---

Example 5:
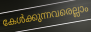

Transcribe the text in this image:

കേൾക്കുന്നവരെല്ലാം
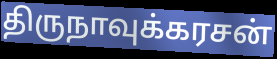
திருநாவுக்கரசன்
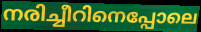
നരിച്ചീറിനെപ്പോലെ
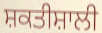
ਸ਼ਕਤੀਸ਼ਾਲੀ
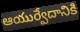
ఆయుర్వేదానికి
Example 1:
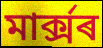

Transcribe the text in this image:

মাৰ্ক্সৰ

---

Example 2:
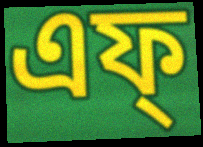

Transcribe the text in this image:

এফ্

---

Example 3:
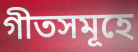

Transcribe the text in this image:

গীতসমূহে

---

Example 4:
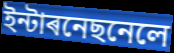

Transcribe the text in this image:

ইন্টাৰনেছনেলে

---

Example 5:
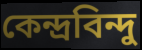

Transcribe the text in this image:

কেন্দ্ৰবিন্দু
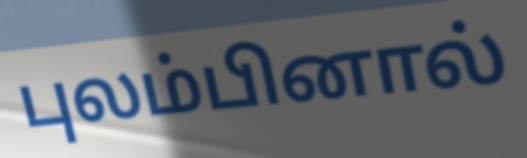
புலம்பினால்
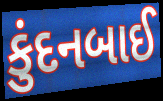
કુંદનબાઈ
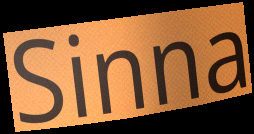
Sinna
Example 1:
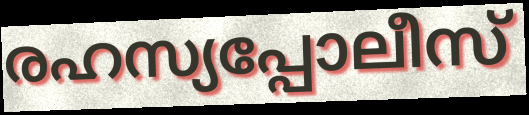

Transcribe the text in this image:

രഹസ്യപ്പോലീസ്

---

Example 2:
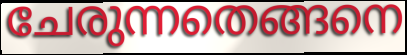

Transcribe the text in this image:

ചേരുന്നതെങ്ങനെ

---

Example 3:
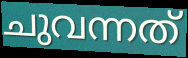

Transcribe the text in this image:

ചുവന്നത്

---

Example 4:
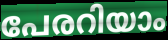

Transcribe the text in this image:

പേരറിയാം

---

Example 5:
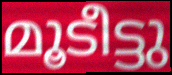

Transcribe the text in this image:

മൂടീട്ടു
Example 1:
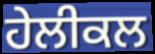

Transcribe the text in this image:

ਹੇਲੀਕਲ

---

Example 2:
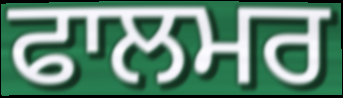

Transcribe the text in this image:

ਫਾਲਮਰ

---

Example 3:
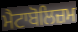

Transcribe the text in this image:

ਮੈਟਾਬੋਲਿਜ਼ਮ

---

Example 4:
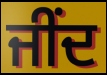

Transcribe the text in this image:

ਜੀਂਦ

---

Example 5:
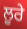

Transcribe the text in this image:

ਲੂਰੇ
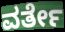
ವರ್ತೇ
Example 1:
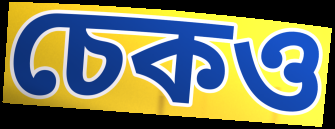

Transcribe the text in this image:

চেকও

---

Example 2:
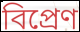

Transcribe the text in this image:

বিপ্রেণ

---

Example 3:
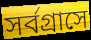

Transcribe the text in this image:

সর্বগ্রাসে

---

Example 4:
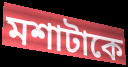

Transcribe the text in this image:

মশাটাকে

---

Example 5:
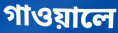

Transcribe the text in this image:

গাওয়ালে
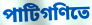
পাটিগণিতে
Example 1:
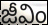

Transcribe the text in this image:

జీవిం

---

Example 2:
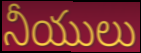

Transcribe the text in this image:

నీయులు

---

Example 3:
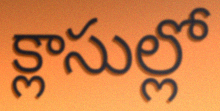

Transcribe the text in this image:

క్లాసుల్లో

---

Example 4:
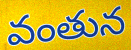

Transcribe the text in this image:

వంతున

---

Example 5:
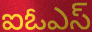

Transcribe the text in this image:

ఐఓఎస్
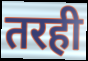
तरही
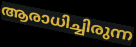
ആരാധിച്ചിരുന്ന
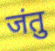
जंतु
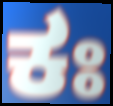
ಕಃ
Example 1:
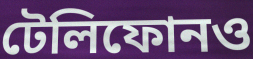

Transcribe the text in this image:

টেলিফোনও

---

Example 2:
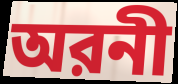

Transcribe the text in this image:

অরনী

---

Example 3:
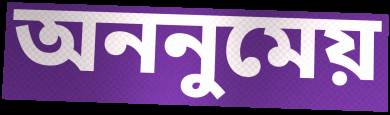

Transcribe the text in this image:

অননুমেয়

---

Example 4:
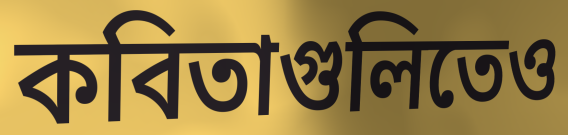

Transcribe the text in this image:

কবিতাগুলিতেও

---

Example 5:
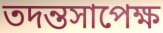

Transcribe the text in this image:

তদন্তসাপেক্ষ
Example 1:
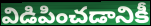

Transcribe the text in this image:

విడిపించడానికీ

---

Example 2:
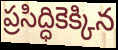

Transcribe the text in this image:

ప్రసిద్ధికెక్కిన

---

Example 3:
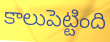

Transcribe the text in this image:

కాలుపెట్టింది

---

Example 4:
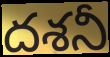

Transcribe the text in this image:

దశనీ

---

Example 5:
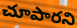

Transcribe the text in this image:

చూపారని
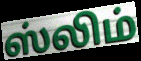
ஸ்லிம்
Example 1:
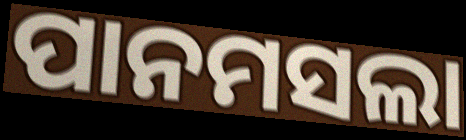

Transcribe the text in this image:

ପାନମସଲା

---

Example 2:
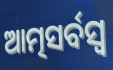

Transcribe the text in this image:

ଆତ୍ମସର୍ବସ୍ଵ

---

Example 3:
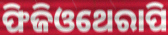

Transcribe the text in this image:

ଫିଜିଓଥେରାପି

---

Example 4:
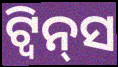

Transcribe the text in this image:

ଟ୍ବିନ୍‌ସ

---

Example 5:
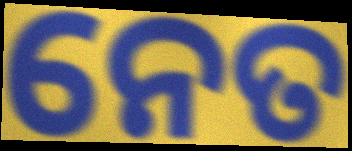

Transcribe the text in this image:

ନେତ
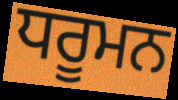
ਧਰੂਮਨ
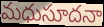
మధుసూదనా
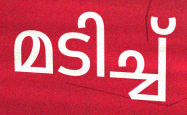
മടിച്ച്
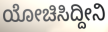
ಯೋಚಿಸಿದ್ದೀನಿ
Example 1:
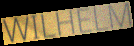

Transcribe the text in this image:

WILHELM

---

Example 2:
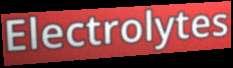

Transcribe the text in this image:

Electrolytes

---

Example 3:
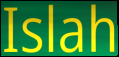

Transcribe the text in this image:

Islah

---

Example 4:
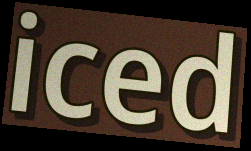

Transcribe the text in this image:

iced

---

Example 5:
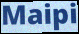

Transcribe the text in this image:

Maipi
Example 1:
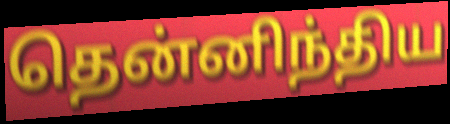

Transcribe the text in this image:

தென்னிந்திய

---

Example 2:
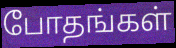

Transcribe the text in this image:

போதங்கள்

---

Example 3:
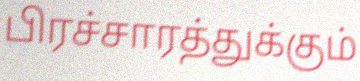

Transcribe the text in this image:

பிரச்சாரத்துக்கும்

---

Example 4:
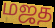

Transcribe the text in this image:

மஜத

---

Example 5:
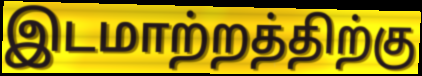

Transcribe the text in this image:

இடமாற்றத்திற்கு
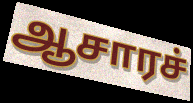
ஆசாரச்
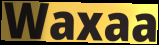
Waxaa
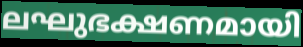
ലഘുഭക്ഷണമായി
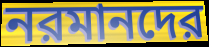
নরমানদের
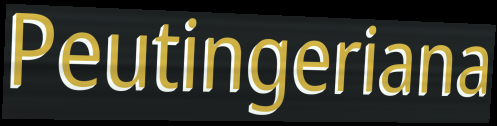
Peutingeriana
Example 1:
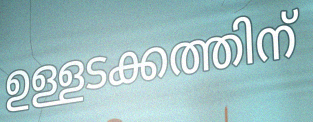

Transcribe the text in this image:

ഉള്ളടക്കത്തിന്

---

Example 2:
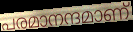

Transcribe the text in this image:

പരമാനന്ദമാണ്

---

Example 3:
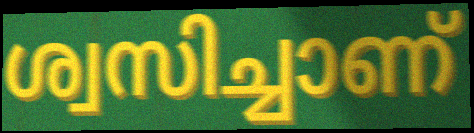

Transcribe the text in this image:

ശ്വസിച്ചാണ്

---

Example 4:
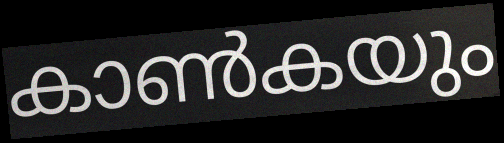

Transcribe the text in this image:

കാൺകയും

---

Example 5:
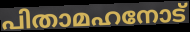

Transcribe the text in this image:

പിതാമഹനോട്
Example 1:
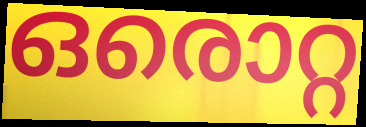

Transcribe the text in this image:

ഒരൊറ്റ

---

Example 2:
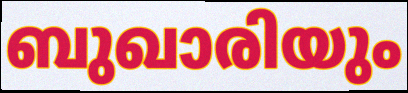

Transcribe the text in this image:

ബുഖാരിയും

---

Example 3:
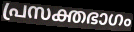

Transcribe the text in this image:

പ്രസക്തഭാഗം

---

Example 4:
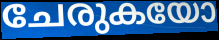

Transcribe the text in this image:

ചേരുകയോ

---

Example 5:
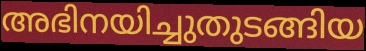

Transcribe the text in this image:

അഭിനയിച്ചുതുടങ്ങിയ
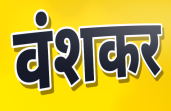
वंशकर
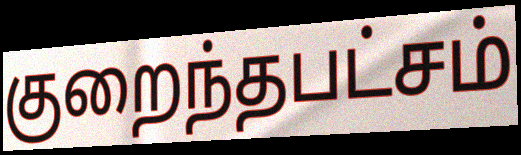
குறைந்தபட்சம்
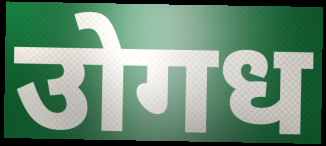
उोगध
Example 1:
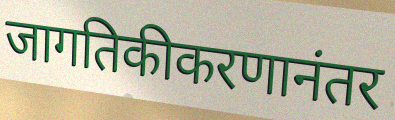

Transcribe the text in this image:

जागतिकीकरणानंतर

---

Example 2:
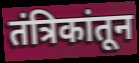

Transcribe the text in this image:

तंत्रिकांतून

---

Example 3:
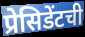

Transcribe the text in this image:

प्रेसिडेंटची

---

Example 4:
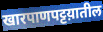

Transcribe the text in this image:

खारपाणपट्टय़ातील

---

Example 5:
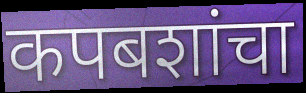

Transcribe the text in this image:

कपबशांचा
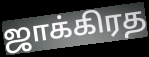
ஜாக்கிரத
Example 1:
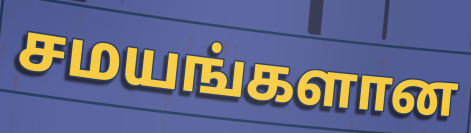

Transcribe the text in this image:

* * * * *

* _Problem details_:
Reproduce all of the data above word for word, omitting the pictures.

* _Written solution_:
---

Example 5:

Transcribe the text in this image:

കേൾക്കുന്നവരെല്ലാം
திருநாவுக்கரசன்
നരിച്ചീറിനെപ്പോലെ
ਸ਼ਕਤੀਸ਼ਾਲੀ
ఆయుర్వేదానికి
Example 1:

Transcribe the text in this image:

মাৰ্ক্সৰ

---

Example 2:

Transcribe the text in this image:

এফ্

---

Example 3:

Transcribe the text in this image:

গীতসমূহে

---

Example 4:

Transcribe the text in this image:

ইন্টাৰনেছনেলে

---

Example 5:

Transcribe the text in this image:

কেন্দ্ৰবিন্দু
புலம்பினால்
કુંદનબાઈ
Sinna
Example 1:

Transcribe the text in this image:

രഹസ്യപ്പോലീസ്

---

Example 2:

Transcribe the text in this image:

ചേരുന്നതെങ്ങനെ

---

Example 3:

Transcribe the text in this image:

ചുവന്നത്

---

Example 4:

Transcribe the text in this image:

പേരറിയാം

---

Example 5:

Transcribe the text in this image:

മൂടീട്ടു
Example 1:

Transcribe the text in this image:

ਹੇਲੀਕਲ

---

Example 2:

Transcribe the text in this image:

ਫਾਲਮਰ

---

Example 3:

Transcribe the text in this image:

ਮੈਟਾਬੋਲਿਜ਼ਮ

---

Example 4:

Transcribe the text in this image:

ਜੀਂਦ

---

Example 5:

Transcribe the text in this image:

ਲੂਰੇ
ವರ್ತೇ
Example 1:

Transcribe the text in this image:

চেকও

---

Example 2:

Transcribe the text in this image:

বিপ্রেণ

---

Example 3:

Transcribe the text in this image:

সর্বগ্রাসে

---

Example 4:

Transcribe the text in this image:

মশাটাকে

---

Example 5:

Transcribe the text in this image:

গাওয়ালে
পাটিগণিতে
Example 1:

Transcribe the text in this image:

జీవిం

---

Example 2:

Transcribe the text in this image:

నీయులు

---

Example 3:

Transcribe the text in this image:

క్లాసుల్లో

---

Example 4:

Transcribe the text in this image:

వంతున

---

Example 5:

Transcribe the text in this image:

ఐఓఎస్
तरही
ആരാധിച്ചിരുന്ന
जंतु
ಕಃ
Example 1:

Transcribe the text in this image:

টেলিফোনও

---

Example 2:

Transcribe the text in this image:

অরনী

---

Example 3:

Transcribe the text in this image:

অননুমেয়

---

Example 4:

Transcribe the text in this image:

কবিতাগুলিতেও

---

Example 5:

Transcribe the text in this image:

তদন্তসাপেক্ষ
Example 1:

Transcribe the text in this image:

విడిపించడానికీ

---

Example 2:

Transcribe the text in this image:

ప్రసిద్ధికెక్కిన

---

Example 3:

Transcribe the text in this image:

కాలుపెట్టింది

---

Example 4:

Transcribe the text in this image:

దశనీ

---

Example 5:

Transcribe the text in this image:

చూపారని
ஸ்லிம்
Example 1:

Transcribe the text in this image:

ପାନମସଲା

---

Example 2:

Transcribe the text in this image:

ଆତ୍ମସର୍ବସ୍ଵ

---

Example 3:

Transcribe the text in this image:

ଫିଜିଓଥେରାପି

---

Example 4:

Transcribe the text in this image:

ଟ୍ବିନ୍‌ସ

---

Example 5:

Transcribe the text in this image:

ନେତ
ਧਰੂਮਨ
మధుసూదనా
മടിച്ച്
ಯೋಚಿಸಿದ್ದೀನಿ
Example 1:

Transcribe the text in this image:

WILHELM

---

Example 2:

Transcribe the text in this image:

Electrolytes

---

Example 3:

Transcribe the text in this image:

Islah

---

Example 4:

Transcribe the text in this image:

iced

---

Example 5:

Transcribe the text in this image:

Maipi
Example 1:

Transcribe the text in this image:

தென்னிந்திய

---

Example 2:

Transcribe the text in this image:

போதங்கள்

---

Example 3:

Transcribe the text in this image:

பிரச்சாரத்துக்கும்

---

Example 4:

Transcribe the text in this image:

மஜத

---

Example 5:

Transcribe the text in this image:

இடமாற்றத்திற்கு
ஆசாரச்
Waxaa
ലഘുഭക്ഷണമായി
নরমানদের
Peutingeriana
Example 1:

Transcribe the text in this image:

ഉള്ളടക്കത്തിന്

---

Example 2:

Transcribe the text in this image:

പരമാനന്ദമാണ്

---

Example 3:

Transcribe the text in this image:

ശ്വസിച്ചാണ്

---

Example 4:

Transcribe the text in this image:

കാൺകയും

---

Example 5:

Transcribe the text in this image:

പിതാമഹനോട്
Example 1:

Transcribe the text in this image:

ഒരൊറ്റ

---

Example 2:

Transcribe the text in this image:

ബുഖാരിയും

---

Example 3:

Transcribe the text in this image:

പ്രസക്തഭാഗം

---

Example 4:

Transcribe the text in this image:

ചേരുകയോ

---

Example 5:

Transcribe the text in this image:

അഭിനയിച്ചുതുടങ്ങിയ
वंशकर
குறைந்தபட்சம்
उोगध
Example 1:

Transcribe the text in this image:

जागतिकीकरणानंतर

---

Example 2:

Transcribe the text in this image:

तंत्रिकांतून

---

Example 3:

Transcribe the text in this image:

प्रेसिडेंटची

---

Example 4:

Transcribe the text in this image:

खारपाणपट्टय़ातील

---

Example 5:

Transcribe the text in this image:

कपबशांचा
ஜாக்கிரத
Example 1:

Transcribe the text in this image:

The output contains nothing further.